The word melt has been around since before 900, coming to us through the Middle English melten, the Old English meltan, mealt and gemæltan all meaning to liquify and (or) digest. It is cognate with the Old Norse melta and Greek méldein meaning the same thing. Then there is the Proto Germanic meltanan and West Saxon gemyltan (W.Saxon) also meaning "to make liquid". All or most of the forms spring from the Proto Indo-European (PIE) meld meaning "softness" or "to render soft". The business of word origins is a curious one indeed.
The later verb form meld (meaning variously to amalgamate, dissolve, blend or mingle) seems to be a kindred spirit, hailing instead from the Old High German melden meaning "to announce" and the Old English meldian meaning "to make known". I am not sure how we get from here to there, but malt, the germinated barley used in brewing beer and distilling whiskey is a kindred word too.
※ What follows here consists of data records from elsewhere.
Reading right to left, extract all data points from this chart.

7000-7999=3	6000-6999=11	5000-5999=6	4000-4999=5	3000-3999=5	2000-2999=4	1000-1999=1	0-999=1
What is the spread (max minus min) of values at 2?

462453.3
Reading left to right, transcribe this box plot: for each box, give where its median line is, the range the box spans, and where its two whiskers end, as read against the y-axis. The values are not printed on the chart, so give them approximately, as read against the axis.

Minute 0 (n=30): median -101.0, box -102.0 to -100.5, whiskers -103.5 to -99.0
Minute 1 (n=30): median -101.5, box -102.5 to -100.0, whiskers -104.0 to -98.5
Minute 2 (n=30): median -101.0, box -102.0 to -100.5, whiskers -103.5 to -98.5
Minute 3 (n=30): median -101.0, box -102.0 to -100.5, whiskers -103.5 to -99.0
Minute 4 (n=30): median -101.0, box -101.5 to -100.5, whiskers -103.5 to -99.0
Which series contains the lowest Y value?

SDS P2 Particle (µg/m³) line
Perhaps the curious relationship is defined simply by the fact that barley is softened in water and then fermented in order to produce malt.
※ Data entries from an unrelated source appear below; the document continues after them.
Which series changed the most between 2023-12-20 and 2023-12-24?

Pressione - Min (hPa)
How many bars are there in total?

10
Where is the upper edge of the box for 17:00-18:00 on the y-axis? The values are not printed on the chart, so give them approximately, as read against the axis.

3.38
For the past few days, I have been watching as the icicles dangling from the eaves of the little blue house in the village and its various garden structures dwindle and melt away. A favorite springtime exercise in March is wandering about with camera and macro lens and photographing the watery stalactites as they droop at their moorings, grow skinny and then disappear into the earth, drop by shining drop.
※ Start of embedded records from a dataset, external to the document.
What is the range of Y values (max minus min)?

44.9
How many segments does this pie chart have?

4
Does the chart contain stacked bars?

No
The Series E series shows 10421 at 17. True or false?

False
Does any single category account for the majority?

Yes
Like the artfully frosted windows of January and February, this month's vanishing icicles are an old love and something my camera is always eager to capture. Within the icy wands over my head are worlds great and small and too numerous to imagine - the great wide world all around us and whole multitudes of microscopic universes complete within themselves and teeming with life and radiance. Sometimes the melting icicles hold merely this doddering photographer and her lens; at other times they are filled with sky and clouds and bare trees and wonder and this remarkable changing season. It's all good, and the Old Wild Mother's art is better "stuff" than I shall ever make.